Many technical-related problems stem from personnel who are poorly trained, careless, or don’t follow established procedures. Also, there is still the possibility for accidents, even with the most conscientious and careful users and administrators.

Compounding the potential problems, most users don’t understand the possible implications of the changes they make. As if that isn’t enough, not all organizations develop change control policies, much less enforce them.

Imposing change control can prevent many potentially catastrophic problems and when it comes to change control, no one should be above company policies or outside the change control envelope, regardless of their position in the organization.

Understanding your users
To apply change control effectively, you first need to understand your users and the types of tasks they need to perform. With that understanding in mind, you can accommodate their application and operating system needs while still imposing adequate security to protect their systems and the network.

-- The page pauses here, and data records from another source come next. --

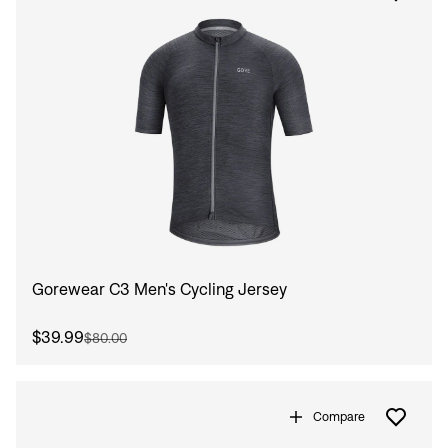
Gorewear C3 Men's Cycling Jersey
$39.99
$80.00
Compare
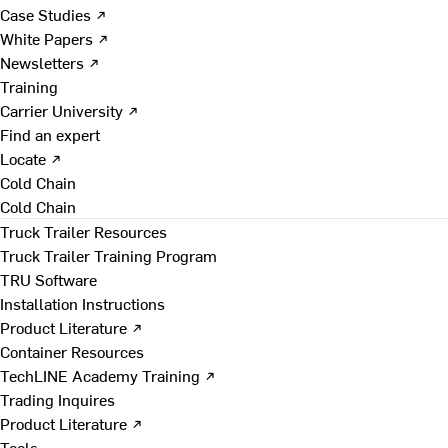
Case Studies ↗
White Papers ↗
Newsletters ↗
Training
Carrier University ↗
Find an expert
Locate ↗
Cold Chain
Cold Chain
Truck Trailer Resources
Truck Trailer Training Program
TRU Software
Installation Instructions
Product Literature ↗
Container Resources
TechLINE Academy Training ↗
Trading Inquires
Product Literature ↗
Tools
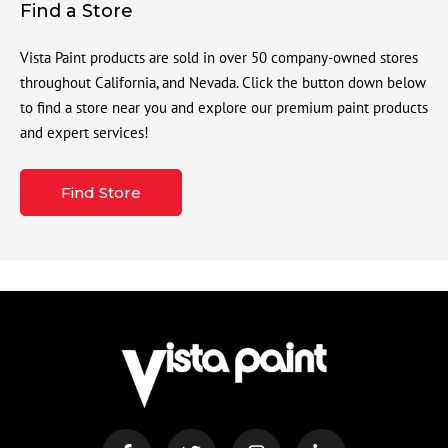
Find a Store
Vista Paint products are sold in over 50 company-owned stores
throughout California, and Nevada. Click the button down below
to find a store near you and explore our premium paint products
and expert services!
Find Store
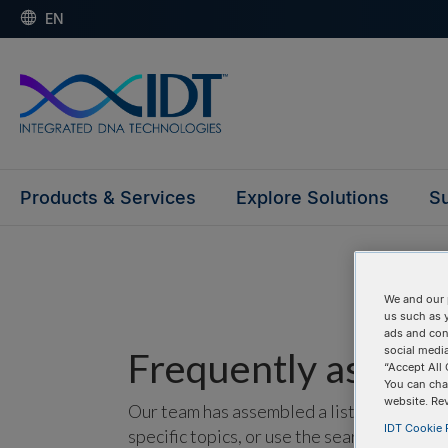
EN
Products & Services
Explore Solutions
Su
We and our 
us such as 
ads and con
social media
Frequently asked 
“Accept All 
You can cha
website. Re
Our team has assembled a list of frequentl
IDT Cookie P
specific topics, or use the search bar to p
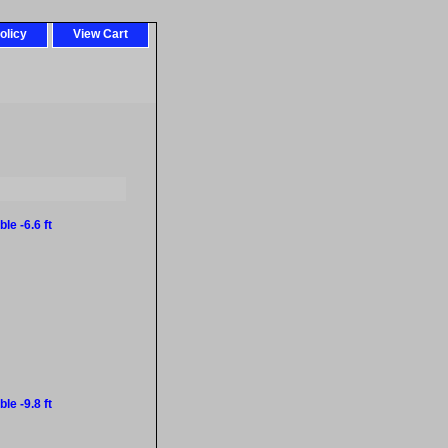
olicy
View Cart
le -6.6 ft
le -9.8 ft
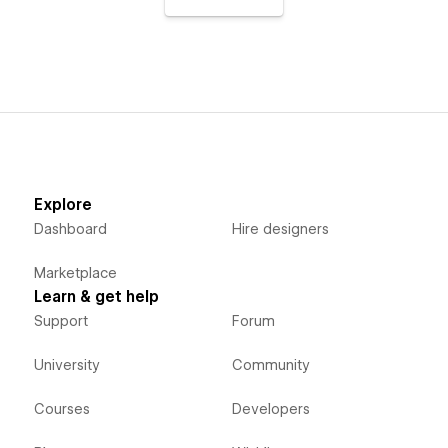
Explore
Dashboard
Hire designers
Marketplace
Learn & get help
Support
Forum
University
Community
Courses
Developers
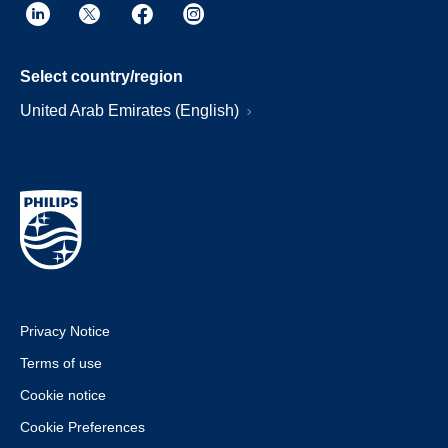
Select country/region
United Arab Emirates (English)
Privacy Notice
Terms of use
Cookie notice
Cookie Preferences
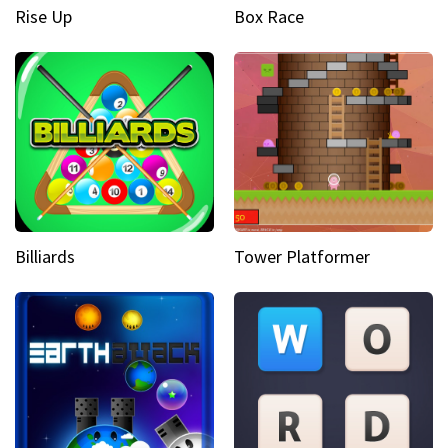
Rise Up
Box Race
Billiards
Tower Platformer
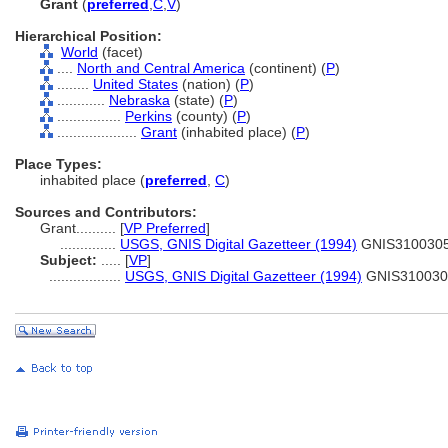
Grant
(
preferred
,
C
,
V
)
Hierarchical Position:
World
(facet)
....
North and Central America
(continent) (
P
)
........
United States
(nation) (
P
)
............
Nebraska
(state) (
P
)
................
Perkins
(county) (
P
)
....................
Grant
(inhabited place) (
P
)
Place Types:
inhabited place (
preferred
,
C
)
Sources and Contributors:
Grant..........
[
VP Preferred
]
..............
USGS, GNIS Digital Gazetteer (1994)
GNIS310030
Subject:
.....
[
VP
]
..................
USGS, GNIS Digital Gazetteer (1994)
GNIS310030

First, classify the users based on the types of tasks they need to perform and the applications they use to accomplish those tasks.

Knowledge workers: These users are typically more skilled than other users in their respective job areas and might be engineers, accountants, designers, developers, and so on. The fact that they are skilled in a particular area doesn’t necessarily equate to computer skill, however. These users typically work from a single computer and work with it most of the day.

Support staff: These users support the efforts of the business in a task-oriented way. They include data entry clerks, order takers, receptionists, assistants, shipping clerks, and so on. While some work from the same computer all day, others might work with one or more computers. Again, skill level in their area of job responsibility doesn’t equate to computer experience or skill level. These users run the gamut from novice to advanced users.

Technical: These are your system administrators and support staff. They typically work from several systems a day, but each probably has his or her own system, whether workstation or notebook. While they have a much higher computer skill level, they also have a higher risk factor because they typically have more latitude and knowledge to make changes.

Management: The company president, vice president, and other such executive staff fall into this category. They often work from notebook systems because they are more often on the go, presenting additional risk for introducing applications and changes to the network.

In addition to classifying users by their job area, you should also take a look at the types of systems they use. These include:

Fixed workstations. These users work from the same workstation all the time and do not need to take their work with them.

Remote workstations. These users connect to the office network through a dial-up or VPN connection but don’t need a notebook because they work from home or the remote office all the time.
Notebooks and docking stations. These users work both in and out of the office and need to take their systems with them.

Multiuser workstations. These users move from one workstation to another as needed and often don’t have their own user account, but instead use a guest account or whatever account is used to log on to the particular workstation.

Mobile computers. These users work with a notebook computer without a docking station and typically connect to the network via a dial-up connection or remote office.